= Nyingchi railway station =

Railway station in Nyingchi, China

Nyingchi Railway Station (林芝站 (Línzhī zhàn)), located in Zere Village, Bayi District, Nyingchi City, Tibet Autonomous Region, is a key passenger and freight hub on the Lhasa-Nyingchi section of the Sichuan-Tibet Railway. Opened on June 25, 2021, it serves as the terminus of the Kangding-Nyingchi Railway and the first electrified railway station in southeastern Tibet.

== Architecture ==
The station's architectural design emphasizes ecological integration, blending modern engineering with Tibetan cultural motifs.
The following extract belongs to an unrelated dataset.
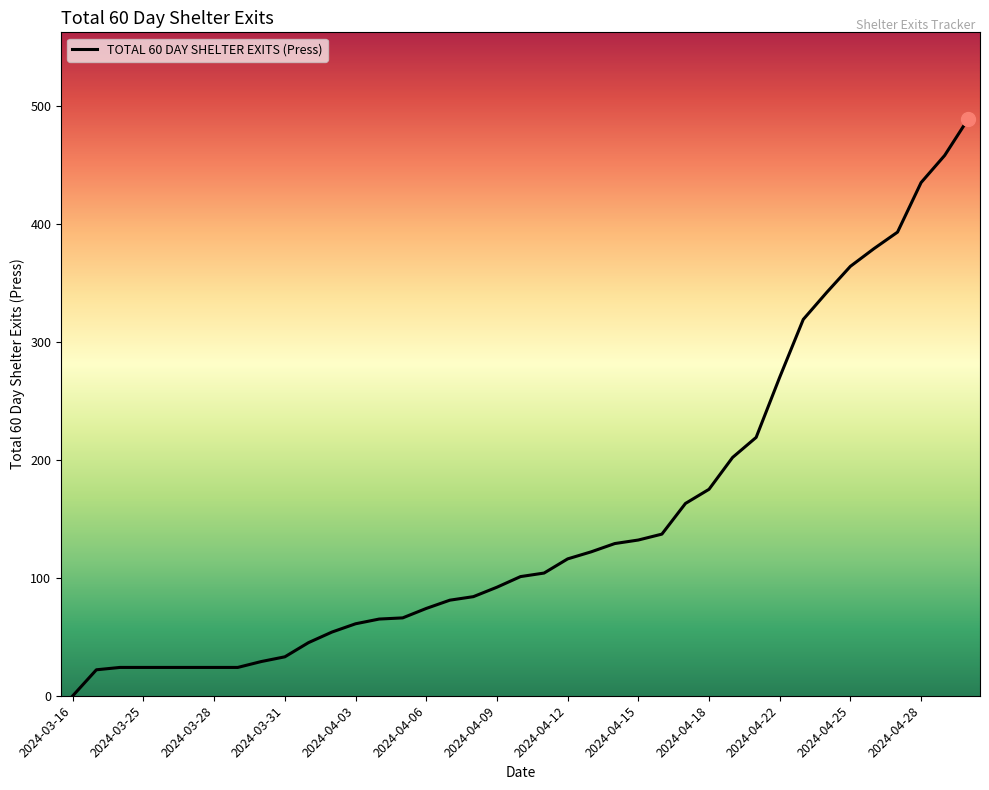

How many distinct data groups are displayed?

1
Its facade features snow-white and maroon hues, symbolizing Tibetan traditions, while interior elements like ceiling carvings and glass doors incorporate peach blossom patterns—a nod to Nyingchi's renowned peach forests. The two-story station, covering 14,986.78 m^{2}, uses a steel grid structure and glass curtain walls to harmonize with the surrounding Himalayan landscape. Construction faced challenges due to Nyingchi's rugged terrain and sensitive ecology. Engineers employed a "medium zigzag" route to navigate the Nyang River Valley, minimizing disruption to the biodiverse region. Engineers bored tunnels through the Bonri Mountain using spiral "unfolding lines" to reduce elevation changes and preserve the area's natural topography.

== Operation ==
During operations, the station prioritizes eco-friendly practices, such as wastewater recycling and solar energy utilization. It has catalyzed regional development, transporting over 1.92 million passengers and 419,100 tons of cargo (as of 2023), including local specialties like matsutake mushrooms and Tibetan pork.

On July 22, 2021, Xi Jinping, General Secretary of the Chinese Communist Party, visited the Nyingchi railway station to assess the comprehensive planning of the Sichuan-Tibet Railway and the building and operation of the Lhasa-Nyingchi segment, prior to boarding a train to Lhasa.